Çocukluğumun renkli zamanlarını da Edremit’te geçirdim. Babaannemin bahçesindeki erik ağaçlarından, kuzenim Seda ile arabası DülDül başındaki çekişmelerimizden, bahçede dolaşan tavuklardan ve emektar köpeğimiz Tomi’den söz etmiyorum. Zaman zaman (yazık ki adını unuttuğum) yan komşunun “Alamanya”da yaşayan çocukları gelirdi ve bize hediyeler getirirdi. Janjanlı paketleri, içinde genzi yakan bir sıvı olan (sonradan likör olduğunu öğrendiğim) çikolataları, körüklü plastik pipetleri ve teneke kutuya konulmuş meşrubatları onlarda gördüm. O ara dilimize pelesenk olmuş bir tekerleme vardı: “Komşu komşu hu / Oğlun geldi mi / Geldi / Ne getirdi / İncik Boncuk / Kime kime / Sana bana / Başka kime / Kara kediye / Kara kedi nerde / Ağaca çıktı / Ağaç nerde / Balta kesti / Balta nerde / Suya düştü / Su nerde / İnek İçti / İnek nerde / Dağa kaçtı / Dağ nerde / Yandı bitti kül oldu…”

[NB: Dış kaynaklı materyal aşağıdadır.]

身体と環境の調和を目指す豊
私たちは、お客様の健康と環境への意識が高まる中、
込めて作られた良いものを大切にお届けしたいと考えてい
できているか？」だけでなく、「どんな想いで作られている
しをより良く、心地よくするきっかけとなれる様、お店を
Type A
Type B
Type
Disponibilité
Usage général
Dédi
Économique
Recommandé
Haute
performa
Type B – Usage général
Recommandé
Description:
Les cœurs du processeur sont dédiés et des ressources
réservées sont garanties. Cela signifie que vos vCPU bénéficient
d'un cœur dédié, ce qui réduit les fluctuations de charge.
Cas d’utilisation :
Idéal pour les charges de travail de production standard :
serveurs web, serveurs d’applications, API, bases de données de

Şimdi baktığımda hiçbir anlam içermeyen ama tekrarlamaktan bıkmadığımız bu tekerleme kimine göre memlekette yaşayan oğlanın gelişi sonrası söylenmiş, kimine göre “şehir”den memlekete dönen oğlan için dizilmişti –ki içinde geçen “incik boncuk” sözü buna kanıt gösterilebilir. Benim için “Alamanya”dan gelenler için söylenmişti ve her gelişlerini şölene çevirmeyi bilir, kimsede olmayan pipetlerimizle mahallede caka satardık.

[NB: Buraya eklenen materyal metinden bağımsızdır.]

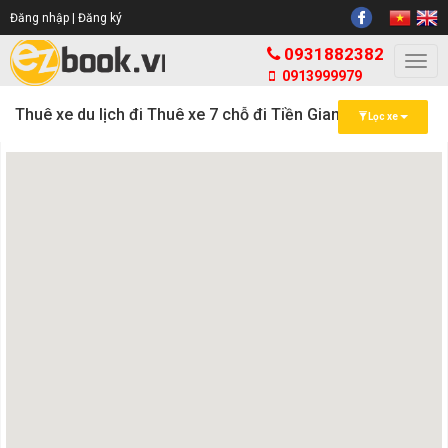
Đăng nhập |
Đăng ký
0931882382
Togg
0913999979
navi
Thuê xe du lịch đi Thuê xe 7 chỗ đi Tiền Giang
Lọc xe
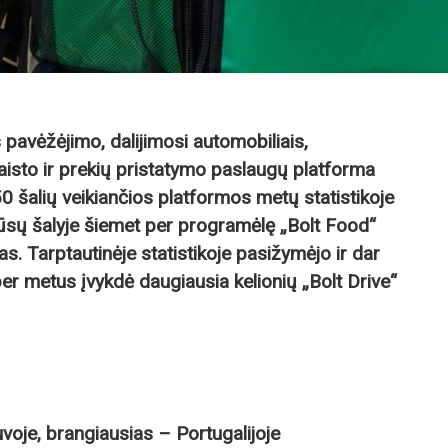
pavėžėjimo, dalijimosi automobiliais,
maisto ir prekių pristatymo paslaugų platforma
0 šalių veikiančios platformos metų statistikoje
 mūsų šalyje šiemet per programėlę „Bolt Food“
s. Tarptautinėje statistikoje pasižymėjo ir dar
er metus įvykdė daugiausia kelionių „Bolt Drive“
oje, brangiausias – Portugalijoje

Bu noktada mahalle ve komşuluk kavramı üzerine düşünmek gerekiyor: “Komşu”nun sınırlarını çizmek bin yandan onu mahalleden ayırmak… Bu yanlış değil ama. Şüphesiz mahalleli ile komşu arasında kopmaz bir bağ var. Yine de iki sokak ötede oturan insanı komşu saymak, kavramı gereksizce genişletmek mânâsına geliyor. Bu yüzdendir ki, Sezen Aksu şarkısı “Seni Yerler” komşulardan söz eden bir şarkı sayılamaz. Mahalleye gelen “yavru” peşinde koşan hanım kızlarımızı anlatan şarkıdaki kızlardan biri, o gençle komşu olabilir, buradan belki yakalayabiliriz ama galiba biraz zorlama olur. Barış Manço şarkısı “Ahmet Bey’in Ceketi”nin kahramanı da, bu bakışla komşu sayılmayabilir. Bir başka bakış, onu komşular arasına konuşlandırır ama tartışılmayacak şey, koca bir mahallenin arzu nesnesine dönüşen, ortak tarihimize geçen Fahriye Abla’nın düpedüz komşu oluşu. Ahmet Muhip Dıranas’ın şiiri Yavuz Turgul tarafından sinemaya aktarılmış, Müjde Ar nezdinde ete kemiğe bürünmüş, Attila Özdemiroğlu, Özdemir Erdoğan tarafından seslendirilen şarkıyı film için yazmış, Timur Selçuk bu şiirin farklı kısımlarını başka bir besteyle yığınlara ulaştırmıştır.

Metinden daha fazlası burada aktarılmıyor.